The entry corridor at ground level is the hinge between the public cafe program and the private dwelling. A concrete floor signals a commercial or transitional zone, while a skylight above the timber doorway washes the threshold in diffused light. A simple cabinet anchors the space. It is a compressed moment, architecturally, but it does the essential work of telling you where you are: not quite inside the house, not quite in the shop.
Upstairs, the timber partition wall in the dining area continues this language of calibrated separation. The skylight overhead and the oak flooring below give the room a warmth that the concrete entry deliberately withholds. The material shift is the clearest signal of the program's duality.
Plans and Drawings





The before-and-after floor plans make the transformation legible. The original first floor held a living room, dining room, and garage in a conventional residential layout. Four bedrooms and a corridor with closets filled the second floor. After renovation, the ground floor now accommodates a guestroom, entrance hall, kitchen, and cafe, while the upper floor consolidates into a master bedroom, working corner, and dining area. The section drawing reveals the linear arrangement of rooms from balcony through bedrooms to living areas and cafe, clarifying how the deep, narrow plan is organized along a single axis.
The removal of unauthorized extensions is visible in the tighter footprint. Where the old plan sprawled outward, the new one pulls inward and upward, relying on skylights and the glazed facade to compensate for the lost floor area. The structural section also shows the new foundation inserted inside the existing frame, a detail that is invisible in the photographs but fundamental to the project's viability.
Why This Project Matters
Tokyo is full of century-old wooden houses that have drifted, through decades of incremental modification, into non-compliance with current building codes. Most face demolition. Meguro Architecture Laboratory's approach here, methodical de-layering, seismic reinforcement from within, and fire-resistant re-cladding, offers a replicable template for saving these structures. The fact that the firm also managed to inject a small public program into the house, a cafe and delivery service, makes the project a demonstration of how renovation can add civic value, not just restore private comfort.

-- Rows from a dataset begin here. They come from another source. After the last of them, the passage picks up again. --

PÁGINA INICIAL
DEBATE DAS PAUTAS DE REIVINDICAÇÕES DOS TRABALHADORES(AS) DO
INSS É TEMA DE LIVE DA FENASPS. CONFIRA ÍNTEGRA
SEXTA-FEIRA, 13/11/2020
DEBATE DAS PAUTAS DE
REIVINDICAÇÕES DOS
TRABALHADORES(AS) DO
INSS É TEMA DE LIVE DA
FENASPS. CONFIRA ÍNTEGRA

There is nothing heroic about the gestures. No cantilevered volumes, no sculptural roof forms, no statement materials. The building is timber, glass, concrete, and light, composed with care. Its significance lies in the argument it makes: that a house deemed unauthorized and expendable can, with intelligence and patience, become legal, livable, and generous to its neighborhood. That argument, made quietly on a residential street under a mess of power lines, is more useful than most.
A House, Resident and Milk Delivery Service by Meguro Architecture Laboratory (Mitsuru Hirai, Sayu Yamaguchi), Tokyo, Japan. 148 m², completed 2025. Photography by Shun Fukuda.